Although water is allocated through a piped system through virtually all of Barbados, crumbling infrastructure and an inconsistent terrain mean service is often interrupted. This leads to periods where water needs to be collected. My work consisted of surveying individuals in the parish of St. James and in St. Lucy in the north. Going to people's homes, we conducted a survey on how they use water in the home: who does the water-related tasks (including cooking cleaning, washing the car, watering the garden, etc.), how much water is used, and how much time is allocated for these tasks per gender.
Preliminary results show there isn't the same strong divide along gender lines as there is with these tasks in developing countries. This is because virtually everyone has piped water coming into their home. However, women more often than not still do the household tasks of cleaning, cooking, washing, etc. even if they work outside the home as well. I expect sharper divisions along gender lines when I go back to survey the other parishes, where breaks in water service force people (probably the women) to go to community standpipes to fetch water.

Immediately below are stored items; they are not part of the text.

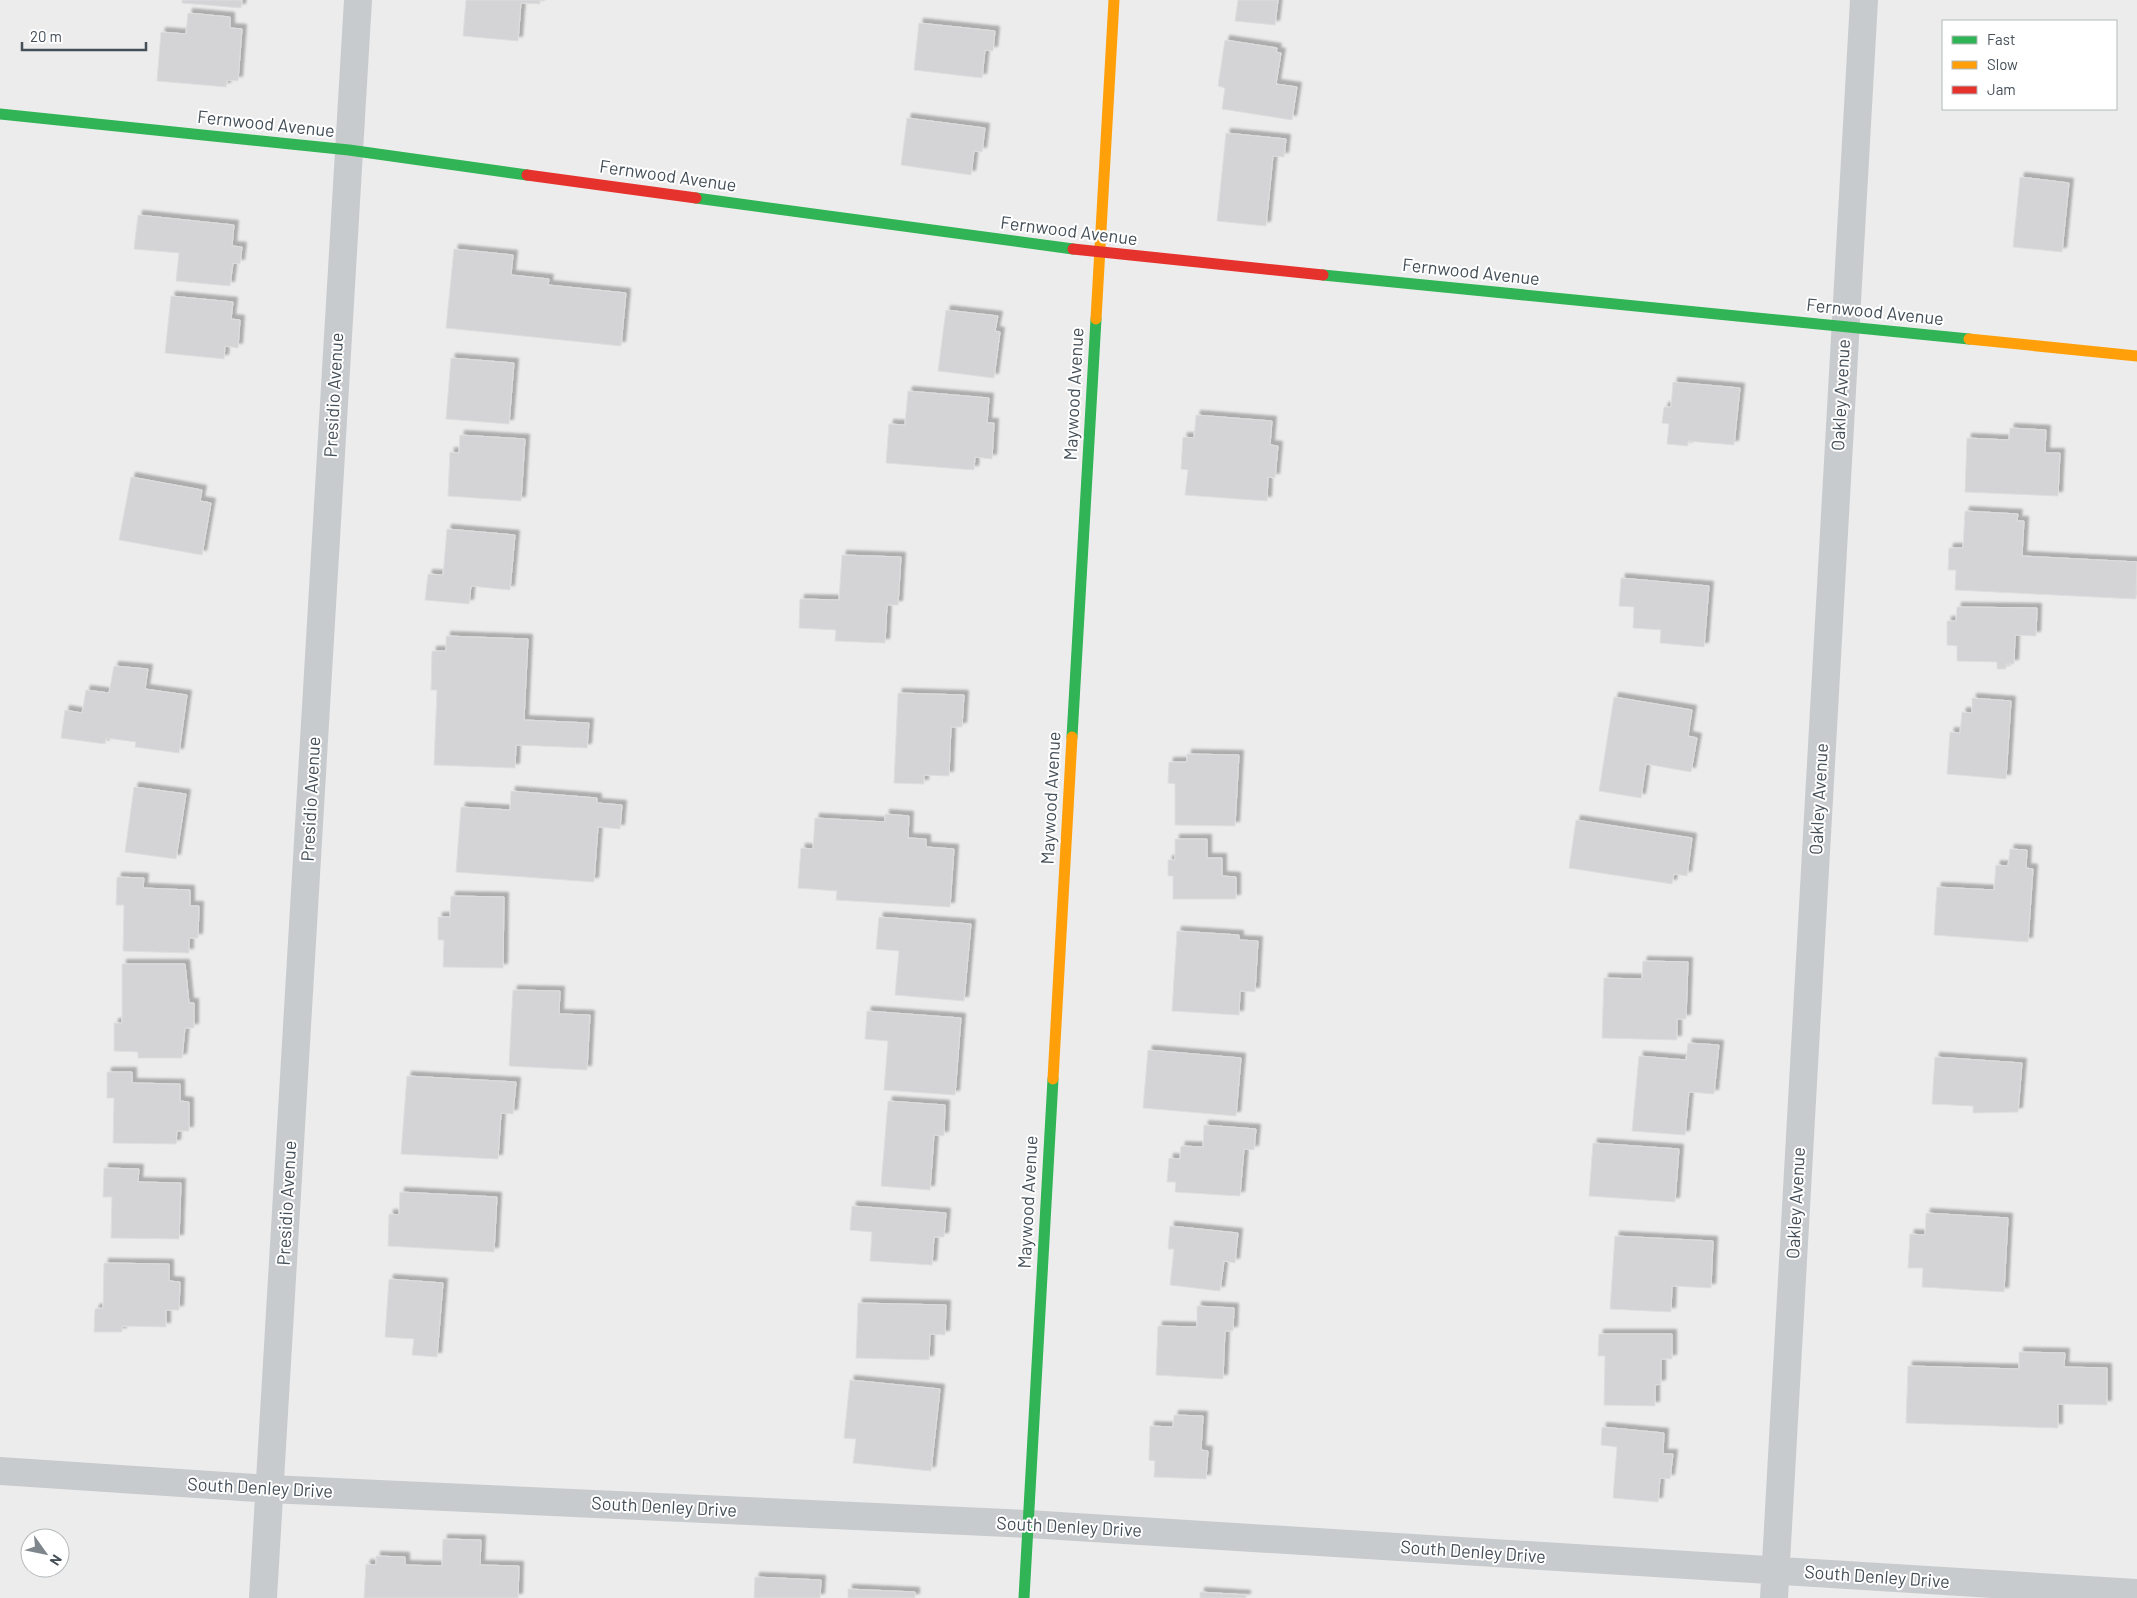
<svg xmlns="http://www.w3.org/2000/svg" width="2137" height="1598" viewBox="0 0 2137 1598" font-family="Barlow,sans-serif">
  <defs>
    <filter id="shadow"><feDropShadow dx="4.5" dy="-4.5" stdDeviation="1" flood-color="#0004"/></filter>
  </defs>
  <rect width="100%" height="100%" fill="#edecec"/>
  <!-- building -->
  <path fill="#d4d4d6" stroke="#dededf" filter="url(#shadow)" d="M182,0H242L241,8L182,3Z
    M466,0H540V4L521,3L518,41L463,36Z
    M1238,0H1278L1275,25L1235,21Z
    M188,13L230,17V28L242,29L238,81L227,80L226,87L157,81L161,32L186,34Z
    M919,23L995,31L993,51L985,50L982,78L914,70Z
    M1225,40L1277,48L1276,52L1281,53L1276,84L1297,87L1292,120L1222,109L1225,88L1218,86Z
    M907,118L985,128L982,152L974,151L971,175L901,165Z
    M1226,133L1286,139L1284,157L1273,156L1266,226L1217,221Z
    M2020,177L2069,183L2062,252L2013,247Z
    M138,215L234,225L232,246L242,247L240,264L233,263L230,286L176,281L179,253L134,249Z
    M454,249L513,255L511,275L549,279L548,285L626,293L621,346L446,328Z
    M171,296L233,302L231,319L240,320L238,348L225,346L224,359L165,353Z
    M946,310L998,316L995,331L1000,332L994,378L938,371Z
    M451,358L514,363L509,424L446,419Z
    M1673,382L1740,388L1734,445L1688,441V446L1667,444L1669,424L1662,423L1664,407H1671Z
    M908,391L989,398L987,423H994L992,459L975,457L974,470L886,463L889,424L905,425Z
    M1196,415L1272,421L1270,445L1278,446L1275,478L1268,477L1267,501L1185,495L1188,470L1181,469L1183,437L1194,438Z
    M2010,428L2046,430L2045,453H2060L2058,496L1965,492L1967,438L2009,440Z
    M460,435L525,439L521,501L448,496L450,452L459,453Z
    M131,477L202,490L200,501L211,503L202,555L119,540Z
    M1965,511L2018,514L2017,521H2024L2022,556L2137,562L2136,599L1955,590L1956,570H1948L1949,548H1963Z
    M447,529L515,535L510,590L471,586L469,604L425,600L428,574L443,575Z
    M842,555L901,557L898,605H887L885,643L835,641L836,630L799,628L800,599L839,600Z
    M1621,578L1709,586L1704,647L1660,643L1661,630L1633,628L1634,607L1619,606Z
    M1957,607L2037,608L2036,636L2015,635L2014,664H2006V669H1997V662L1957,661V646L1947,645V621H1956Z
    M446,636L528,639L524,720L589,723L587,748L516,745L515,768L434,765L437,690H431L432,651H446Z
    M114,666L148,669L145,689L187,695L179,753L135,747L136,742L106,738L105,744L61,738L65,710L82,713L86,690L109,693Z
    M898,693L964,695L962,727H951L949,776L924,775V784L894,783Z
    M1614,697L1692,710L1688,736L1697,738L1691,772L1646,764L1641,798L1599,791Z
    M1972,698L2011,701L2006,779L1947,774L1950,732L1960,733L1962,712L1972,713Z
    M1187,754L1239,755L1235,826L1175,825V784L1168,783L1169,762H1187Z
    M134,787L186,794L176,859L125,852Z
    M511,791L597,798V803L622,805L620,829L598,827L594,882L456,872L461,807L510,810Z
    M885,814L909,816L908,838L926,839V847L954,849L950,907L836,900L837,891L798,888L801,848L813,849L815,818L885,822Z
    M1576,820L1692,838L1687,876L1674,874L1672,884L1569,868Z
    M1175,839H1207V858H1222V876L1236,877V899H1173V876H1168V860H1175Z
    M2010,849L2027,850L2026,868L2033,869L2028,942L1934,935L1937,887L1994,890L1996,865L2008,866Z
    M117,877L144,878L143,888L190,890V906H199L198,938H189V953L123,951L124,905H116Z
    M451,896L504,897L503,968L443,967L444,940H438V917H450Z
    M879,917L971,924L964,1001L895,995L899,951L876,949Z
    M1177,931L1239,935V940L1258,941L1255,992L1240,991L1239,1015L1172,1011Z
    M1643,961L1688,962L1686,1019H1677V1040L1602,1038L1604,978L1642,979Z
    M122,964H185L189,1003H194V1028H185L182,1058H138V1052L114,1051V1023H122Z
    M513,990L560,991L559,1014L590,1015L587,1070L509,1066Z
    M867,1011L961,1018L955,1095L884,1090L888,1041L865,1039Z
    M1688,1043L1719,1045L1714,1094L1689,1092L1685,1135L1632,1131L1639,1056L1686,1060Z
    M1148,1050L1241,1058L1236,1116L1143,1108Z
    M1935,1057L2022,1063L2018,1112L1973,1113V1106L1932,1104Z
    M107,1072H132V1083L180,1084V1101L189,1102V1131H177L176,1144L113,1143L114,1098H107Z
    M407,1076L516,1082L513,1114L501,1113L498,1159L401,1154Z
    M888,1101L945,1105L944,1136L934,1135L930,1190L881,1186Z
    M1204,1125L1256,1129L1254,1150L1244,1149L1240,1196L1175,1192L1176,1182H1167L1169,1158L1180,1159L1181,1146L1203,1147Z
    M1593,1143L1679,1149L1675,1202L1589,1196Z
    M104,1168L139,1169L138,1182L181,1183L179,1239L111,1238L112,1197H103Z
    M400,1192L497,1197L494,1252L388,1246L389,1214L399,1215Z
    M852,1206L946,1213L944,1237H934L932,1265L870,1261L872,1232L850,1230Z
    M1926,1213L2008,1218L2004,1292L1922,1287L1923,1268H1908L1910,1234L1925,1235Z
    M1170,1226L1238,1233L1235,1263L1224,1261L1220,1291L1170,1285L1174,1249H1168Z
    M1615,1236L1713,1241L1711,1288L1672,1286L1671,1312L1610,1309Z
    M104,1263L169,1264V1281L180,1282L179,1310H166V1327L122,1326V1332H94L95,1309L103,1308Z
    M389,1279L443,1283L437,1357L412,1355L414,1339L385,1337Z
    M858,1303L946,1305L945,1335L930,1334L929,1360L856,1358Z
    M1197,1306L1234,1308L1233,1331H1225L1223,1379L1156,1375L1158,1326L1197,1327Z
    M1599,1334H1672V1359H1661V1384L1655,1385V1406L1604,1405L1605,1356H1598Z
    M2019,1352L2065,1353L2064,1367L2107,1368V1405L2058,1404V1428L1906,1423L1908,1366L2019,1369Z
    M850,1380L940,1389L931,1471L853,1463L856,1439L844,1438Z
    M1174,1415L1203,1416L1201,1450L1208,1451L1206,1479L1154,1477L1155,1461L1149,1460L1150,1426L1173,1427Z
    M1602,1427L1664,1433L1663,1454H1673L1670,1479L1660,1478L1658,1502L1613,1498L1617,1447L1601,1445Z
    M443,1539L481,1540L480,1565L519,1566L518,1598H364L366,1564L376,1565V1556L405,1557V1565L442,1566Z
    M755,1577L821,1580L820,1598H754Z
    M848,1589L915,1592V1598H848Z
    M1200,1592L1246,1595V1598H1200Z"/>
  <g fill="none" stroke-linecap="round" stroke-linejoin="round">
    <!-- street -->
    <path stroke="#c8cbcd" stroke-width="28" d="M0,1471L270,1489L1028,1524L2137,1593
      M263,1598L358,0
      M1774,1598L1864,0"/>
    <!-- fast -->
    <path stroke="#30b455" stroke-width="11" d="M0,114L349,150L527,175
      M696,198L1073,249
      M1323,275L1969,339
      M1072,737L1096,319
      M1024,1598L1053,1079"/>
    <!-- slow -->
    <path stroke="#ff9f0a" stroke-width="11" d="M1096,319L1114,0
      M1969,339L2137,356
      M1053,1079L1072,737"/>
    <!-- jam -->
    <path stroke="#e5322d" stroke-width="11" d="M527,175L696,198
      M1073,249L1323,275"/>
  </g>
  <g text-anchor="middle" stroke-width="4" stroke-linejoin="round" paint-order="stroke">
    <!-- street labels -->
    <g font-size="18" fill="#444f58" stroke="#fff">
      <text transform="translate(266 124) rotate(6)" y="6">Fernwood Avenue</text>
      <text transform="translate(668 176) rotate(8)" y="6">Fernwood Avenue</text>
      <text transform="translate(1069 231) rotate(7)" y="6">Fernwood Avenue</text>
      <text transform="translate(1471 272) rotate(6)" y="6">Fernwood Avenue</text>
      <text transform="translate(1875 312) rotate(6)" y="6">Fernwood Avenue</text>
      <text transform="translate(1074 394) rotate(-87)" y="6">Maywood Avenue</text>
      <text transform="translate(334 395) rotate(-87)" y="6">Presidio Avenue</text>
      <text transform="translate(1841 395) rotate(-87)" y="6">Oakley Avenue</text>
      <text transform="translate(1051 798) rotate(-87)" y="6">Maywood Avenue</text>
      <text transform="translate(311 799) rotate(-87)" y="6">Presidio Avenue</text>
      <text transform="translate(1819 799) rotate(-87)" y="6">Oakley Avenue</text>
      <text transform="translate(1028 1202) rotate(-87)" y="6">Maywood Avenue</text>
      <text transform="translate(287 1203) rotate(-87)" y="6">Presidio Avenue</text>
      <text transform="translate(1796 1203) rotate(-87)" y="6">Oakley Avenue</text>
      <text transform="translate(260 1488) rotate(3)" y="6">South Denley Drive</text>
      <text transform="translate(664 1507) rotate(3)" y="6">South Denley Drive</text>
      <text transform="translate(1069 1527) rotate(3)" y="6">South Denley Drive</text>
      <text transform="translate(1473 1552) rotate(4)" y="6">South Denley Drive</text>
      <text transform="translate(1877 1577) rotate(4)" y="6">South Denley Drive</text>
    </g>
  </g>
  <!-- legend -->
  <rect x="1942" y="20" width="175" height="90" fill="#ffffff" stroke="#b4b9bc"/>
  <rect x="1952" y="36" width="25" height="8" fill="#30b455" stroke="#b4b9bc"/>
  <text x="1987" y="45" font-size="15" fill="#444f58">Fast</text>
  <rect x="1952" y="61" width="25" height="8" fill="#ff9f0a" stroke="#b4b9bc"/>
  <text x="1987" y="70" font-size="15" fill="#444f58">Slow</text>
  <rect x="1952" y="86" width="25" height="8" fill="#e5322d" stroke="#b4b9bc"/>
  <text x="1987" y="95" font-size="15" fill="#444f58">Jam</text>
  <!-- north arrow -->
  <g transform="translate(45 1553) rotate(123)"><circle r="24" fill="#ffffff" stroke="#b4b9bc"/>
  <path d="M0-4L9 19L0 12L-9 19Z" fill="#7f868c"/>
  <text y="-8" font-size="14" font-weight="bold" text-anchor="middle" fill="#444f58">N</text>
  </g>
  <!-- scale -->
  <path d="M22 42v8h124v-8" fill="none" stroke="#444f58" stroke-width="2.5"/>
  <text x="30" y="42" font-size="15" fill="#444f58" stroke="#ffffff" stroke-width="4" paint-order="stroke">20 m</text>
</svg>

Although some of the people met us with raised eyebrows and skepticism, virtually everyone else was kind, welcoming, and more than willing to provide me with their two cents' on how water is managed and viewed in their country. One woman even gave me a bag of limes from her orchard.
I met one man who made me change my ways more drastically than ever. He was on welfare due to a work-related accident, and since his welfare cheque had not come in, he could not pay his water bill. The government agency responsible for potable water allocation (the Barbados Water Authority) turned off his water, forcing him to steal from his neighbours. That's something that will make you think twice about taking a long shower.
Alicia Suchorski is an M.Sc. candidate in the department of BioResource Engineering under the supervision of Dr. Chandra Madramootoo. Her thesis work is based on water and gender issues in Barbados, under a broader McGill project that looks at Integrated Water Resources Management in the Caribbean. This project is partially funded by the Canadian International Development Agency.